Task instructions –
Output each record exactly, with nothing omitted.

Provided data –
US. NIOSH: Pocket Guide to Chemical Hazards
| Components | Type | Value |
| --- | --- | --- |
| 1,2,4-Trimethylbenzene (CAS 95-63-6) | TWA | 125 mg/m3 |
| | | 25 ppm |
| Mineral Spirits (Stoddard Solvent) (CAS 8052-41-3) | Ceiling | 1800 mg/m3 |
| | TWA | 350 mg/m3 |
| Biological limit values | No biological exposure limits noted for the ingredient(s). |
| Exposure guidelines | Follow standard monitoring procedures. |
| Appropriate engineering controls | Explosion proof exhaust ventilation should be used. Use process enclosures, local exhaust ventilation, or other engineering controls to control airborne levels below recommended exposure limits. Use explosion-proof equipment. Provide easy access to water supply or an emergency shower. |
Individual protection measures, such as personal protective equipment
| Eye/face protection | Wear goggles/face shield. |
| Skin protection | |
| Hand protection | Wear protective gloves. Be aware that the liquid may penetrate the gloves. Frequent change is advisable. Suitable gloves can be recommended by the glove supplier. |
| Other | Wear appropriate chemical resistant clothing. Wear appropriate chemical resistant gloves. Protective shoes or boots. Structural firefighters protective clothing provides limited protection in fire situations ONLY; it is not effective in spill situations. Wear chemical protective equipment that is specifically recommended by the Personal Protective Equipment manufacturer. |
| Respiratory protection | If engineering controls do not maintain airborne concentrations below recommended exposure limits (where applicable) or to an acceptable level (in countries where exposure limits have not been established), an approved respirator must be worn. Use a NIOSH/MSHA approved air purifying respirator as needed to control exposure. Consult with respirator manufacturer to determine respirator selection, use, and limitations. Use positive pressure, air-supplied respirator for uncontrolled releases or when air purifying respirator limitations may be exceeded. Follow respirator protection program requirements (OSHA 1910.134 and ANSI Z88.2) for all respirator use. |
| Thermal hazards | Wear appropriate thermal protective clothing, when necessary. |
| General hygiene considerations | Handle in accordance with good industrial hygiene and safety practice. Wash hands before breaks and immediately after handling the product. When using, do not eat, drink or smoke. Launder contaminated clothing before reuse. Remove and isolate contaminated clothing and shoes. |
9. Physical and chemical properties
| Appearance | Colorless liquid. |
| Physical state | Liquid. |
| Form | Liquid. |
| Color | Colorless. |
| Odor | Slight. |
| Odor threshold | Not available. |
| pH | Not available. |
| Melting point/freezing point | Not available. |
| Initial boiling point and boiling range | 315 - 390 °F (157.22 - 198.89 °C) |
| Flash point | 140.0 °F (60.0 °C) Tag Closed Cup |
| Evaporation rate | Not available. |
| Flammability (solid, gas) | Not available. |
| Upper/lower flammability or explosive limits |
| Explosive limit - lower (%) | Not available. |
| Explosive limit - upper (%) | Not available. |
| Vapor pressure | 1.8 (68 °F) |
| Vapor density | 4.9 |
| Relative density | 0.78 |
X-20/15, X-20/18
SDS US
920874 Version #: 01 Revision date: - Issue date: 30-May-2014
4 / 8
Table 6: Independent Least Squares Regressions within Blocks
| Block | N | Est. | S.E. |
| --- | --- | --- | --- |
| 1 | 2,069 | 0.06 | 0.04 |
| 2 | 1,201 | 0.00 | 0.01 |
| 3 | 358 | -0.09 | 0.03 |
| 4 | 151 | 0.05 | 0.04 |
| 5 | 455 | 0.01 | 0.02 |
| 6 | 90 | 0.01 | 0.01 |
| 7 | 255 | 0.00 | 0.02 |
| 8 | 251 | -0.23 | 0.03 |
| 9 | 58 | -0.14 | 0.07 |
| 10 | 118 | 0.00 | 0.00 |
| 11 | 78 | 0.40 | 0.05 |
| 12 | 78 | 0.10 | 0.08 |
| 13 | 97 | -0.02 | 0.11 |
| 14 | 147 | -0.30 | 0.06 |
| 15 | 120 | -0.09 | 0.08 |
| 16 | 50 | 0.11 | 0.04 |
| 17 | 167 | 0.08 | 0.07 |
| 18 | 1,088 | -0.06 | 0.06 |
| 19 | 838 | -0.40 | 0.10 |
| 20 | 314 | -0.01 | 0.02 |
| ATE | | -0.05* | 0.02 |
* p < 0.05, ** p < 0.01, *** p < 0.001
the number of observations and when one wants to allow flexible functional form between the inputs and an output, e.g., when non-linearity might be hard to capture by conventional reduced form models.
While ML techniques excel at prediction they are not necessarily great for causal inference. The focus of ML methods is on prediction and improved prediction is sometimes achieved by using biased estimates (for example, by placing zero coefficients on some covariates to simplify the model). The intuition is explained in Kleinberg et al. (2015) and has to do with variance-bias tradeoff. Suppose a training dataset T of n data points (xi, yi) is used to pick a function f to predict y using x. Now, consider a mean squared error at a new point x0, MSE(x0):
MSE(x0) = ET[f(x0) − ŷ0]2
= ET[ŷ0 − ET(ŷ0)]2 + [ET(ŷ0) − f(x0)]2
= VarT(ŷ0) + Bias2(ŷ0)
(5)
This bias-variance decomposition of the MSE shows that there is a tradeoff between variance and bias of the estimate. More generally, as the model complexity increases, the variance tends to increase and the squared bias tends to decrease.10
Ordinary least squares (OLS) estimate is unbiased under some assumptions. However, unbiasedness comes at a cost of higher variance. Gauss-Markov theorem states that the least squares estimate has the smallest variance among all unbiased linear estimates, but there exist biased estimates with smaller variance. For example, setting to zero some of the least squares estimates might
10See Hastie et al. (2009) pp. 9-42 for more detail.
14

Your solution –
US. NIOSH: Pocket Guide to Chemical Hazards
| Components | Type | Value |
| --- | --- | --- |
| 1,2,4-Trimethylbenzene (CAS 95-63-6) | TWA | 125 mg/m3 |
| | | 25 ppm |
| Mineral Spirits (Stoddard Solvent) (CAS 8052-41-3) | Ceiling | 1800 mg/m3 |
| | TWA | 350 mg/m3 |
| Biological limit values | No biological exposure limits noted for the ingredient(s). |
| Exposure guidelines | Follow standard monitoring procedures. |
| Appropriate engineering controls | Explosion proof exhaust ventilation should be used. Use process enclosures, local exhaust ventilation, or other engineering controls to control airborne levels below recommended exposure limits. Use explosion-proof equipment. Provide easy access to water supply or an emergency shower. |
Individual protection measures, such as personal protective equipment
| Eye/face protection | Wear goggles/face shield. |
| Skin protection | |
| Hand protection | Wear protective gloves. Be aware that the liquid may penetrate the gloves. Frequent change is advisable. Suitable gloves can be recommended by the glove supplier. |
| Other | Wear appropriate chemical resistant clothing. Wear appropriate chemical resistant gloves. Protective shoes or boots. Structural firefighters protective clothing provides limited protection in fire situations ONLY; it is not effective in spill situations. Wear chemical protective equipment that is specifically recommended by the Personal Protective Equipment manufacturer. |
| Respiratory protection | If engineering controls do not maintain airborne concentrations below recommended exposure limits (where applicable) or to an acceptable level (in countries where exposure limits have not been established), an approved respirator must be worn. Use a NIOSH/MSHA approved air purifying respirator as needed to control exposure. Consult with respirator manufacturer to determine respirator selection, use, and limitations. Use positive pressure, air-supplied respirator for uncontrolled releases or when air purifying respirator limitations may be exceeded. Follow respirator protection program requirements (OSHA 1910.134 and ANSI Z88.2) for all respirator use. |
| Thermal hazards | Wear appropriate thermal protective clothing, when necessary. |
| General hygiene considerations | Handle in accordance with good industrial hygiene and safety practice. Wash hands before breaks and immediately after handling the product. When using, do not eat, drink or smoke. Launder contaminated clothing before reuse. Remove and isolate contaminated clothing and shoes. |
9. Physical and chemical properties
| Appearance | Colorless liquid. |
| Physical state | Liquid. |
| Form | Liquid. |
| Color | Colorless. |
| Odor | Slight. |
| Odor threshold | Not available. |
| pH | Not available. |
| Melting point/freezing point | Not available. |
| Initial boiling point and boiling range | 315 - 390 °F (157.22 - 198.89 °C) |
| Flash point | 140.0 °F (60.0 °C) Tag Closed Cup |
| Evaporation rate | Not available. |
| Flammability (solid, gas) | Not available. |
| Upper/lower flammability or explosive limits |
| Explosive limit - lower (%) | Not available. |
| Explosive limit - upper (%) | Not available. |
| Vapor pressure | 1.8 (68 °F) |
| Vapor density | 4.9 |
| Relative density | 0.78 |
X-20/15, X-20/18
SDS US
920874 Version #: 01 Revision date: - Issue date: 30-May-2014
4 / 8
Table 6: Independent Least Squares Regressions within Blocks
| Block | N | Est. | S.E. |
| --- | --- | --- | --- |
| 1 | 2,069 | 0.06 | 0.04 |
| 2 | 1,201 | 0.00 | 0.01 |
| 3 | 358 | -0.09 | 0.03 |
| 4 | 151 | 0.05 | 0.04 |
| 5 | 455 | 0.01 | 0.02 |
| 6 | 90 | 0.01 | 0.01 |
| 7 | 255 | 0.00 | 0.02 |
| 8 | 251 | -0.23 | 0.03 |
| 9 | 58 | -0.14 | 0.07 |
| 10 | 118 | 0.00 | 0.00 |
| 11 | 78 | 0.40 | 0.05 |
| 12 | 78 | 0.10 | 0.08 |
| 13 | 97 | -0.02 | 0.11 |
| 14 | 147 | -0.30 | 0.06 |
| 15 | 120 | -0.09 | 0.08 |
| 16 | 50 | 0.11 | 0.04 |
| 17 | 167 | 0.08 | 0.07 |
| 18 | 1,088 | -0.06 | 0.06 |
| 19 | 838 | -0.40 | 0.10 |
| 20 | 314 | -0.01 | 0.02 |
| ATE | | -0.05* | 0.02 |
* p < 0.05, ** p < 0.01, *** p < 0.001
the number of observations and when one wants to allow flexible functional form between the inputs and an output, e.g., when non-linearity might be hard to capture by conventional reduced form models.
While ML techniques excel at prediction they are not necessarily great for causal inference. The focus of ML methods is on prediction and improved prediction is sometimes achieved by using biased estimates (for example, by placing zero coefficients on some covariates to simplify the model). The intuition is explained in Kleinberg et al. (2015) and has to do with variance-bias tradeoff. Suppose a training dataset T of n data points (xi, yi) is used to pick a function f to predict y using x. Now, consider a mean squared error at a new point x0, MSE(x0):
MSE(x0) = ET[f(x0) − ŷ0]2
= ET[ŷ0 − ET(ŷ0)]2 + [ET(ŷ0) − f(x0)]2
= VarT(ŷ0) + Bias2(ŷ0)
(5)
This bias-variance decomposition of the MSE shows that there is a tradeoff between variance and bias of the estimate. More generally, as the model complexity increases, the variance tends to increase and the squared bias tends to decrease.10
Ordinary least squares (OLS) estimate is unbiased under some assumptions. However, unbiasedness comes at a cost of higher variance. Gauss-Markov theorem states that the least squares estimate has the smallest variance among all unbiased linear estimates, but there exist biased estimates with smaller variance. For example, setting to zero some of the least squares estimates might
10See Hastie et al. (2009) pp. 9-42 for more detail.
14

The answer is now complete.